**Exercise**:
The answer is to be the data that follows, transcribed exactly, minus its pictures.

_ _ _

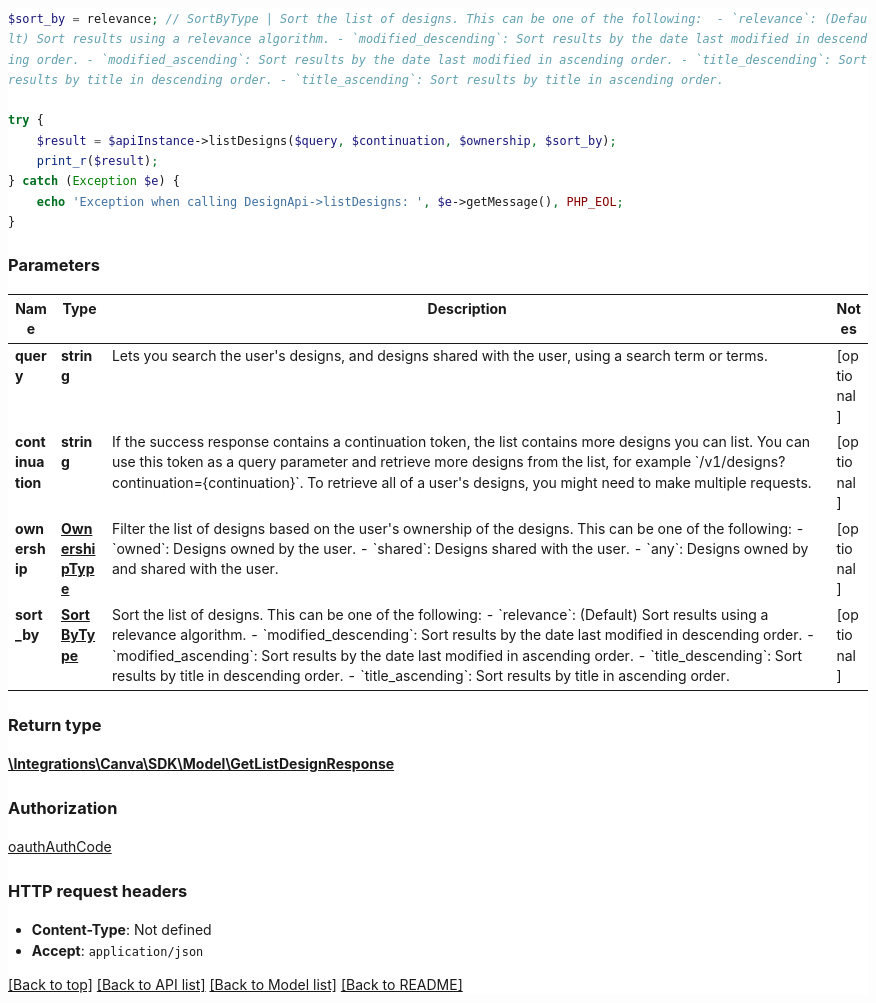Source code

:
 ```php
$sort_by = relevance; // SortByType | Sort the list of designs. This can be one of the following:  - `relevance`: (Default) Sort results using a relevance algorithm. - `modified_descending`: Sort results by the date last modified in descending order. - `modified_ascending`: Sort results by the date last modified in ascending order. - `title_descending`: Sort results by title in descending order. - `title_ascending`: Sort results by title in ascending order.

try {
    $result = $apiInstance->listDesigns($query, $continuation, $ownership, $sort_by);
    print_r($result);
} catch (Exception $e) {
    echo 'Exception when calling DesignApi->listDesigns: ', $e->getMessage(), PHP_EOL;
}
```

### Parameters

| Name | Type | Description  | Notes |
| ------------- | ------------- | ------------- | ------------- |
| **query** | **string**| Lets you search the user&#39;s designs, and designs shared with the user, using a search term or terms. | [optional] |
| **continuation** | **string**| If the success response contains a continuation token, the list contains more designs you can list. You can use this token as a query parameter and retrieve more designs from the list, for example &#x60;/v1/designs?continuation&#x3D;{continuation}&#x60;.  To retrieve all of a user&#39;s designs, you might need to make multiple requests. | [optional] |
| **ownership** | [**OwnershipType**](../Model/.md)| Filter the list of designs based on the user&#39;s ownership of the designs. This can be one of the following:  - &#x60;owned&#x60;: Designs owned by the user. - &#x60;shared&#x60;: Designs shared with the user. - &#x60;any&#x60;: Designs owned by and shared with the user. | [optional] |
| **sort_by** | [**SortByType**](../Model/.md)| Sort the list of designs. This can be one of the following:  - &#x60;relevance&#x60;: (Default) Sort results using a relevance algorithm. - &#x60;modified_descending&#x60;: Sort results by the date last modified in descending order. - &#x60;modified_ascending&#x60;: Sort results by the date last modified in ascending order. - &#x60;title_descending&#x60;: Sort results by title in descending order. - &#x60;title_ascending&#x60;: Sort results by title in ascending order. | [optional] |

### Return type

[**\Integrations\Canva\SDK\Model\GetListDesignResponse**](../Model/GetListDesignResponse.md)

### Authorization

[oauthAuthCode](../../README.md#oauthAuthCode)

### HTTP request headers

- **Content-Type**: Not defined
- **Accept**: `application/json`

[[Back to top]](#) [[Back to API list]](../../README.md#endpoints)
[[Back to Model list]](../../README.md#models)
[[Back to README]](../../README.md)
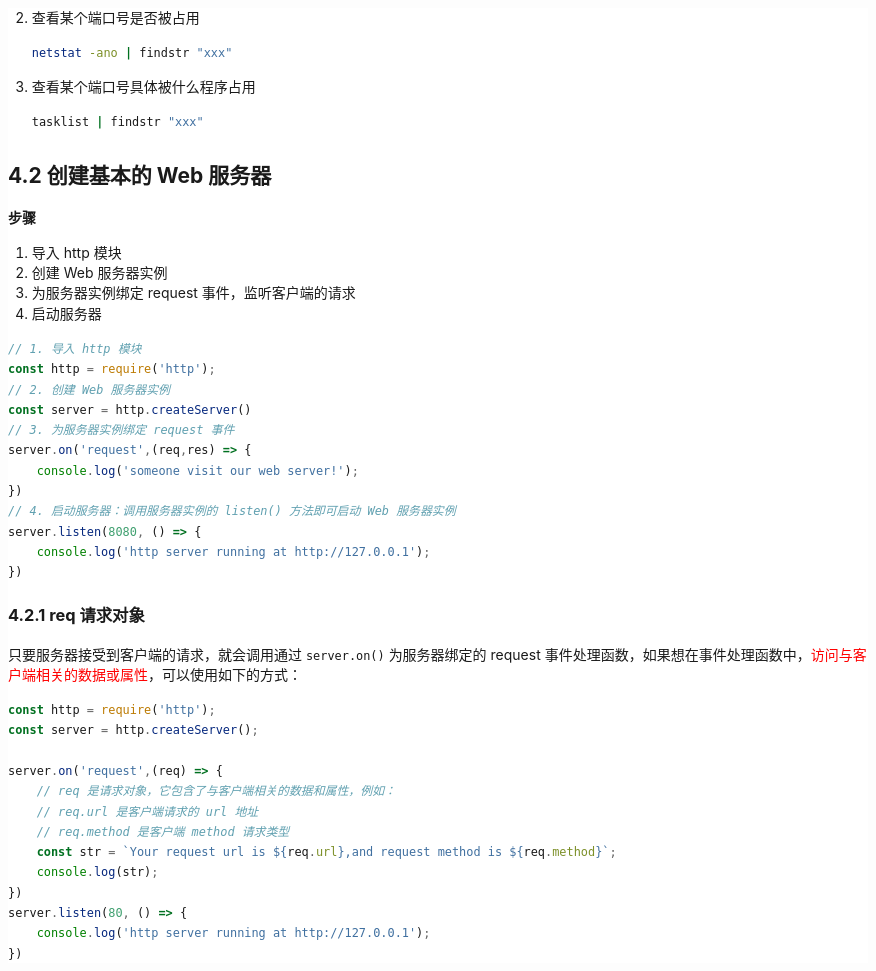 2. 查看某个端口号是否被占用

   ```bash
   netstat -ano | findstr "xxx"
   ```

3. 查看某个端口号具体被什么程序占用

   ```bash
   tasklist | findstr "xxx"
   ```

## 4.2 创建基本的 Web 服务器

**步骤**

1. 导入 http 模块
2. 创建 Web 服务器实例
3. 为服务器实例绑定 request 事件，监听客户端的请求
4. 启动服务器

```js
// 1. 导入 http 模块
const http = require('http');
// 2. 创建 Web 服务器实例
const server = http.createServer()
// 3. 为服务器实例绑定 request 事件
server.on('request',(req,res) => {
    console.log('someone visit our web server!');
})
// 4. 启动服务器：调用服务器实例的 listen() 方法即可启动 Web 服务器实例
server.listen(8080, () => {
    console.log('http server running at http://127.0.0.1');
})
```



### 4.2.1 req 请求对象

只要服务器接受到客户端的请求，就会调用通过 `server.on()` 为服务器绑定的 request 事件处理函数，如果想在事件处理函数中，<font color="red">访问与客户端相关的数据或属性</font>，可以使用如下的方式：

```js
const http = require('http');
const server = http.createServer();

server.on('request',(req) => {
    // req 是请求对象，它包含了与客户端相关的数据和属性，例如：
    // req.url 是客户端请求的 url 地址
    // req.method 是客户端 method 请求类型
    const str = `Your request url is ${req.url},and request method is ${req.method}`;
    console.log(str);
})
server.listen(80, () => {
    console.log('http server running at http://127.0.0.1');
})
```
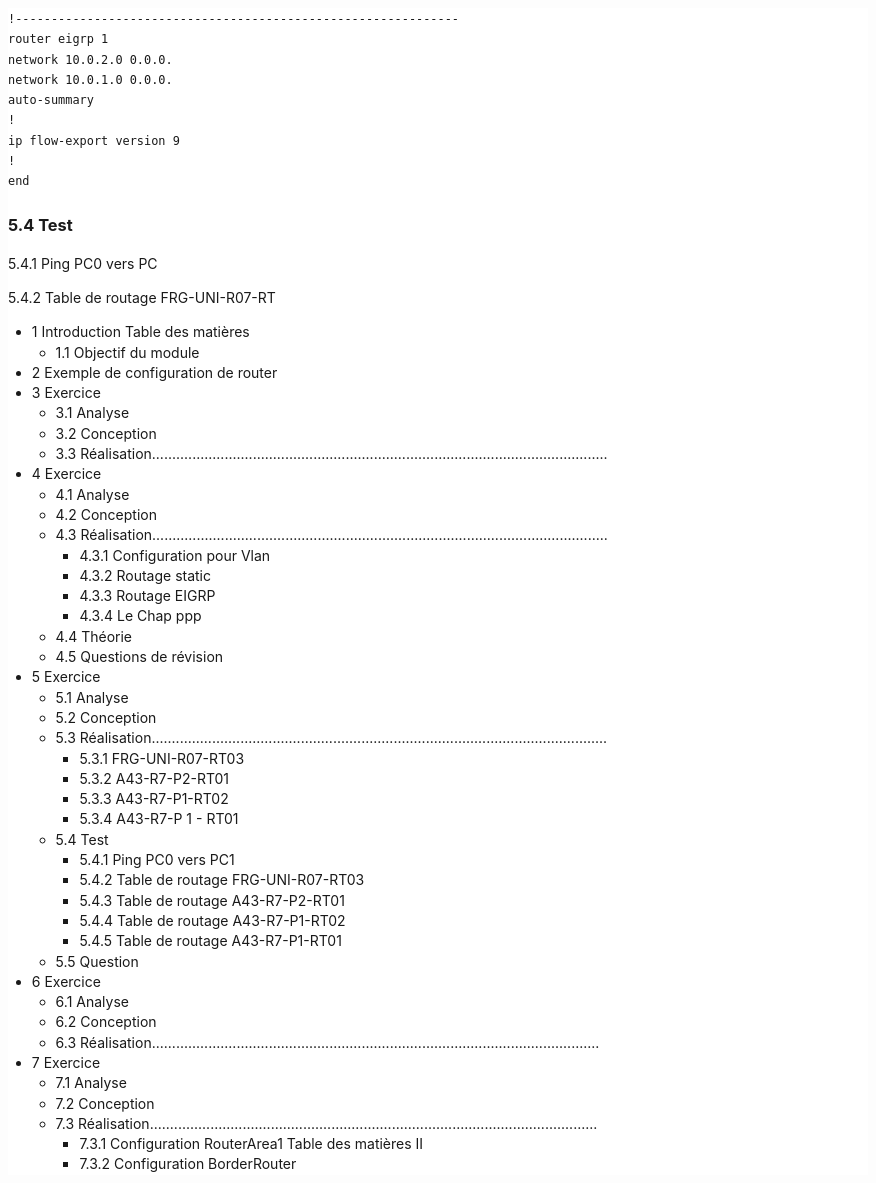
```
!--------------------------------------------------------------
router eigrp 1
network 10.0.2.0 0.0.0.
network 10.0.1.0 0.0.0.
auto-summary
!
ip flow-export version 9
!
end
```
### 5.4 Test

5.4.1 Ping PC0 vers PC

5.4.2 Table de routage FRG-UNI-R07-RT


- 1 Introduction Table des matières
   - 1.1 Objectif du module
- 2 Exemple de configuration de router
- 3 Exercice
   - 3.1 Analyse
   - 3.2 Conception
   - 3.3 Réalisation.................................................................................................................
- 4 Exercice
   - 4.1 Analyse
   - 4.2 Conception
   - 4.3 Réalisation.................................................................................................................
      - 4.3.1 Configuration pour Vlan
      - 4.3.2 Routage static
      - 4.3.3 Routage EIGRP
      - 4.3.4 Le Chap ppp
   - 4.4 Théorie
   - 4.5 Questions de révision
- 5 Exercice
   - 5.1 Analyse
   - 5.2 Conception
   - 5.3 Réalisation.................................................................................................................
      - 5.3.1 FRG-UNI-R07-RT03
      - 5.3.2 A43-R7-P2-RT01
      - 5.3.3 A43-R7-P1-RT02
      - 5.3.4 A43-R7-P 1 - RT01
   - 5.4 Test
      - 5.4.1 Ping PC0 vers PC1
      - 5.4.2 Table de routage FRG-UNI-R07-RT03
      - 5.4.3 Table de routage A43-R7-P2-RT01
      - 5.4.4 Table de routage A43-R7-P1-RT02
      - 5.4.5 Table de routage A43-R7-P1-RT01
   - 5.5 Question
- 6 Exercice
   - 6.1 Analyse
   - 6.2 Conception
   - 6.3 Réalisation...............................................................................................................
- 7 Exercice
   - 7.1 Analyse
   - 7.2 Conception
   - 7.3 Réalisation...............................................................................................................
      - 7.3.1 Configuration RouterArea1 Table des matières II
      - 7.3.2 Configuration BorderRouter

_ _ _

**Output for this exercise**:
Source code

:
 ```php
$sort_by = relevance; // SortByType | Sort the list of designs. This can be one of the following:  - `relevance`: (Default) Sort results using a relevance algorithm. - `modified_descending`: Sort results by the date last modified in descending order. - `modified_ascending`: Sort results by the date last modified in ascending order. - `title_descending`: Sort results by title in descending order. - `title_ascending`: Sort results by title in ascending order.

try {
    $result = $apiInstance->listDesigns($query, $continuation, $ownership, $sort_by);
    print_r($result);
} catch (Exception $e) {
    echo 'Exception when calling DesignApi->listDesigns: ', $e->getMessage(), PHP_EOL;
}
```

### Parameters

| Name | Type | Description  | Notes |
| ------------- | ------------- | ------------- | ------------- |
| **query** | **string**| Lets you search the user&#39;s designs, and designs shared with the user, using a search term or terms. | [optional] |
| **continuation** | **string**| If the success response contains a continuation token, the list contains more designs you can list. You can use this token as a query parameter and retrieve more designs from the list, for example &#x60;/v1/designs?continuation&#x3D;{continuation}&#x60;.  To retrieve all of a user&#39;s designs, you might need to make multiple requests. | [optional] |
| **ownership** | [**OwnershipType**](../Model/.md)| Filter the list of designs based on the user&#39;s ownership of the designs. This can be one of the following:  - &#x60;owned&#x60;: Designs owned by the user. - &#x60;shared&#x60;: Designs shared with the user. - &#x60;any&#x60;: Designs owned by and shared with the user. | [optional] |
| **sort_by** | [**SortByType**](../Model/.md)| Sort the list of designs. This can be one of the following:  - &#x60;relevance&#x60;: (Default) Sort results using a relevance algorithm. - &#x60;modified_descending&#x60;: Sort results by the date last modified in descending order. - &#x60;modified_ascending&#x60;: Sort results by the date last modified in ascending order. - &#x60;title_descending&#x60;: Sort results by title in descending order. - &#x60;title_ascending&#x60;: Sort results by title in ascending order. | [optional] |

### Return type

[**\Integrations\Canva\SDK\Model\GetListDesignResponse**](../Model/GetListDesignResponse.md)

### Authorization

[oauthAuthCode](../../README.md#oauthAuthCode)

### HTTP request headers

- **Content-Type**: Not defined
- **Accept**: `application/json`

[[Back to top]](#) [[Back to API list]](../../README.md#endpoints)
[[Back to Model list]](../../README.md#models)
[[Back to README]](../../README.md)
 2. 查看某个端口号是否被占用

   ```bash
   netstat -ano | findstr "xxx"
   ```

3. 查看某个端口号具体被什么程序占用

   ```bash
   tasklist | findstr "xxx"
   ```

## 4.2 创建基本的 Web 服务器

**步骤**

1. 导入 http 模块
2. 创建 Web 服务器实例
3. 为服务器实例绑定 request 事件，监听客户端的请求
4. 启动服务器

```js
// 1. 导入 http 模块
const http = require('http');
// 2. 创建 Web 服务器实例
const server = http.createServer()
// 3. 为服务器实例绑定 request 事件
server.on('request',(req,res) => {
    console.log('someone visit our web server!');
})
// 4. 启动服务器：调用服务器实例的 listen() 方法即可启动 Web 服务器实例
server.listen(8080, () => {
    console.log('http server running at http://127.0.0.1');
})
```



### 4.2.1 req 请求对象

只要服务器接受到客户端的请求，就会调用通过 `server.on()` 为服务器绑定的 request 事件处理函数，如果想在事件处理函数中，<font color="red">访问与客户端相关的数据或属性</font>，可以使用如下的方式：

```js
const http = require('http');
const server = http.createServer();

server.on('request',(req) => {
    // req 是请求对象，它包含了与客户端相关的数据和属性，例如：
    // req.url 是客户端请求的 url 地址
    // req.method 是客户端 method 请求类型
    const str = `Your request url is ${req.url},and request method is ${req.method}`;
    console.log(str);
})
server.listen(80, () => {
    console.log('http server running at http://127.0.0.1');
})
```
```
!--------------------------------------------------------------
router eigrp 1
network 10.0.2.0 0.0.0.
network 10.0.1.0 0.0.0.
auto-summary
!
ip flow-export version 9
!
end
```
### 5.4 Test

5.4.1 Ping PC0 vers PC

5.4.2 Table de routage FRG-UNI-R07-RT


- 1 Introduction Table des matières
   - 1.1 Objectif du module
- 2 Exemple de configuration de router
- 3 Exercice
   - 3.1 Analyse
   - 3.2 Conception
   - 3.3 Réalisation.................................................................................................................
- 4 Exercice
   - 4.1 Analyse
   - 4.2 Conception
   - 4.3 Réalisation.................................................................................................................
      - 4.3.1 Configuration pour Vlan
      - 4.3.2 Routage static
      - 4.3.3 Routage EIGRP
      - 4.3.4 Le Chap ppp
   - 4.4 Théorie
   - 4.5 Questions de révision
- 5 Exercice
   - 5.1 Analyse
   - 5.2 Conception
   - 5.3 Réalisation.................................................................................................................
      - 5.3.1 FRG-UNI-R07-RT03
      - 5.3.2 A43-R7-P2-RT01
      - 5.3.3 A43-R7-P1-RT02
      - 5.3.4 A43-R7-P 1 - RT01
   - 5.4 Test
      - 5.4.1 Ping PC0 vers PC1
      - 5.4.2 Table de routage FRG-UNI-R07-RT03
      - 5.4.3 Table de routage A43-R7-P2-RT01
      - 5.4.4 Table de routage A43-R7-P1-RT02
      - 5.4.5 Table de routage A43-R7-P1-RT01
   - 5.5 Question
- 6 Exercice
   - 6.1 Analyse
   - 6.2 Conception
   - 6.3 Réalisation...............................................................................................................
- 7 Exercice
   - 7.1 Analyse
   - 7.2 Conception
   - 7.3 Réalisation...............................................................................................................
      - 7.3.1 Configuration RouterArea1 Table des matières II
      - 7.3.2 Configuration BorderRouter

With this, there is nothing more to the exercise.